Non-heterosexual forms of marriages or unions between individuals though not recognised are not unlawful, the Centre has told the Supreme Court. In an affidavit opposing a batch of pleas seeking legal validation of same-sex marriage, the government said the fundamental right to life and liberty cannot include any implicit approval of same-sex marriage.
The government said that at this stage it is necessary to recognise that while there may be various other forms of marriages or unions or personal understandings of relationships between individuals in a society, the State limits the recognition to the heterosexual form.
"The State does not recognise these other forms of marriages or unions or personal understandings of relationships between individuals in a society but the same are not unlawful," it said. The Supreme Court is scheduled to hear the matter on Monday.
The Centre said that a special status which is granted to heterosexual marriage cannot be construed as a discrimination against same-sex couples under Article 15(1) of the Constitution or as a privileging of heterosexuality. This is because no other forms of cohabitation, including heterosexual live-in relationships, enjoys the same status as heterosexual marriage.

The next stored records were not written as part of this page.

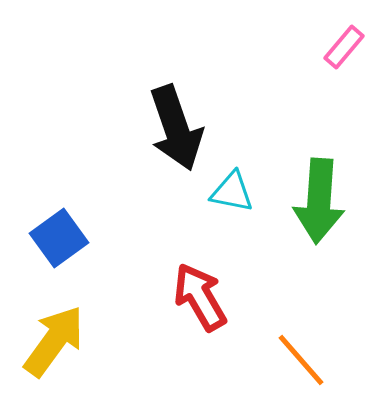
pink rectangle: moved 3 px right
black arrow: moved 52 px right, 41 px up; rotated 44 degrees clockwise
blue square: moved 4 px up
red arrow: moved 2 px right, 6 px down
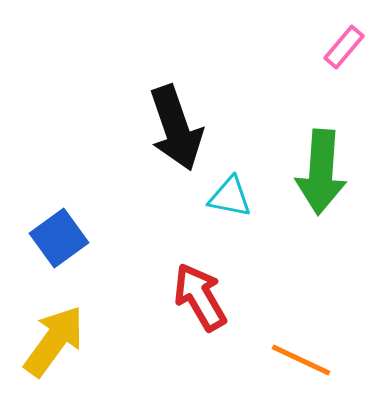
cyan triangle: moved 2 px left, 5 px down
green arrow: moved 2 px right, 29 px up
orange line: rotated 24 degrees counterclockwise
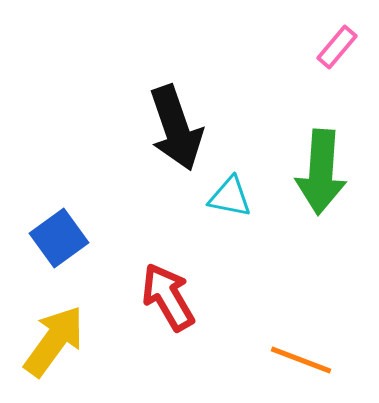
pink rectangle: moved 7 px left
red arrow: moved 32 px left
orange line: rotated 4 degrees counterclockwise
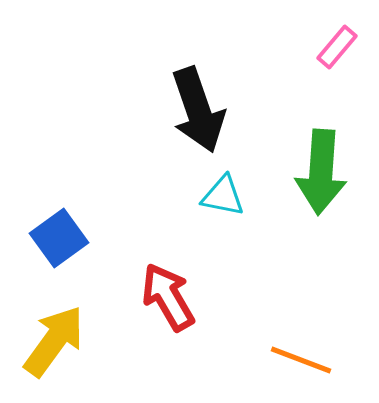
black arrow: moved 22 px right, 18 px up
cyan triangle: moved 7 px left, 1 px up
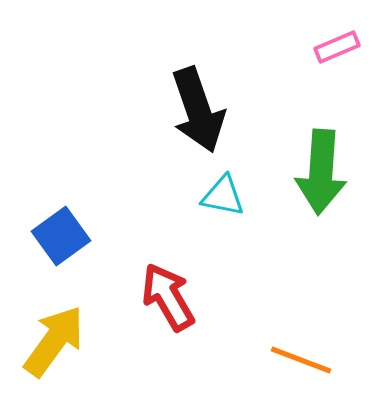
pink rectangle: rotated 27 degrees clockwise
blue square: moved 2 px right, 2 px up
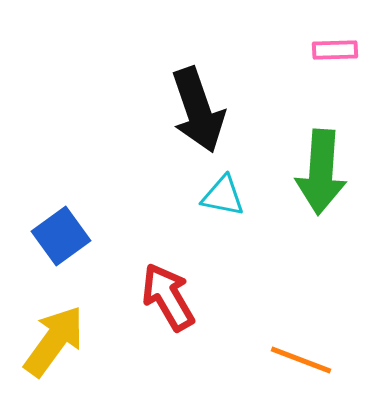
pink rectangle: moved 2 px left, 3 px down; rotated 21 degrees clockwise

"Thus, it can be clearly seen that not every heterosexual union has a status at par with marriage. To fall foul of Article 15(1), there should be discrimination only on the basis of sex. It is evident that this condition precedent is not at all satisfied in the present case. Article 15 is therefore inapplicable and cannot be used to assail the concerned statutory provisions," it said.
The Centre also said that the fundamental right under Article 21 is subject to the procedure established by law and the same cannot be expanded to include the fundamental right for a same-sex marriage to be recognised under the laws of the country which in fact mandate the contrary.
"It is submitted at that there can be no fundamental right for recognition of a particular form of social relationship. While it is certainly true that all citizens have a right to association under Article 19, there is no concomitant right that such associations must necessarily be granted legal recognition by the State. Nor can the right to life and liberty under Article 21 be read to include within it any implicit approval of same sex marriage," the government said.
It added that following a Supreme Court verdict in 2018, the only change is that persons of the same sex can engage in consensual sexual intercourse without being held criminally liable under Section 377 of the Indian Penal Code.
"This, and no more than this, is what has been held in that case. While the aforesaid conduct has been decriminalised, it has by no means been legitimised. In fact, the reading of Article 21 in (the 2018 verdict) expressly does not include marriage, as seen from the cited extract," it said.
Referring to the 2018 verdict, the government said that the dictum of it does not extend the right to privacy to include a fundamental right in the nature of a right to marry by two individuals of the same gender in contravention of prevailing statutory laws.
It said the observations in the 2018 verdict cannot be treated as conferring a fundamental right of being recognised in a marriage under Indian personal laws whether codified or otherwise.
"It is submitted that even if such right is claimed under Article 21, such right can be curtailed by competent legislature on permissible constitutional grounds including legitimate state interest. It is submitted that there cannot be an untrammelled right under Article 21 and cannot override other constitutional principles," it said.
The Centre said that the principles of legitimate state interest as an exception to life and liberty under Article 21 would apply to the present case and the statutory recognition of marriage as a union between a "man" and a "woman" is intrinsically linked to the recognition of heterogeneous institution of marriage and the acceptance of the Indian society based upon its own cultural and societal values which are recognised by the competent legislature.
"In a same sex marriage, it is neither possible nor feasible to term one as "husband" and the other as "wife" in the context of legislative scheme of various statutes. Resultantly, the statutory scheme of many statutory enactments will become otiose," it said.
The government said that the intent of the legislature was limited to the recognition of a legal relationship of marriage between a man and a woman, represented as a husband and wife.
Any other recognition over and above the conventional relationship of marriage between a man and woman would cause irreconcilable violence to the language of the statute. The government said that if the prayer of the petitioners is recognised, it may lead to further anomalies in other enactments governing marriages of Christian and Muslim persons.
The Centre said that on a normative level, the society consists of smaller units of family, which in turn are predominantly organised in a heterogenous fashion. "While other forms of unions may exist in the society which would not be unlawful, it is open for a society to give legal recognition of the form of union which a society considers to be quintessential building block for its existence," it said.
The government said that in terms of Article 14 of the Constitution, same-sex relationships and heterosexual relationships are clearly distinct classes which cannot be treated identically. "Hence, there is an intelligible differentia (normative basis) which distinguishes those within the classification (heterosexual couples) from those left out (same-sex couples)," it said.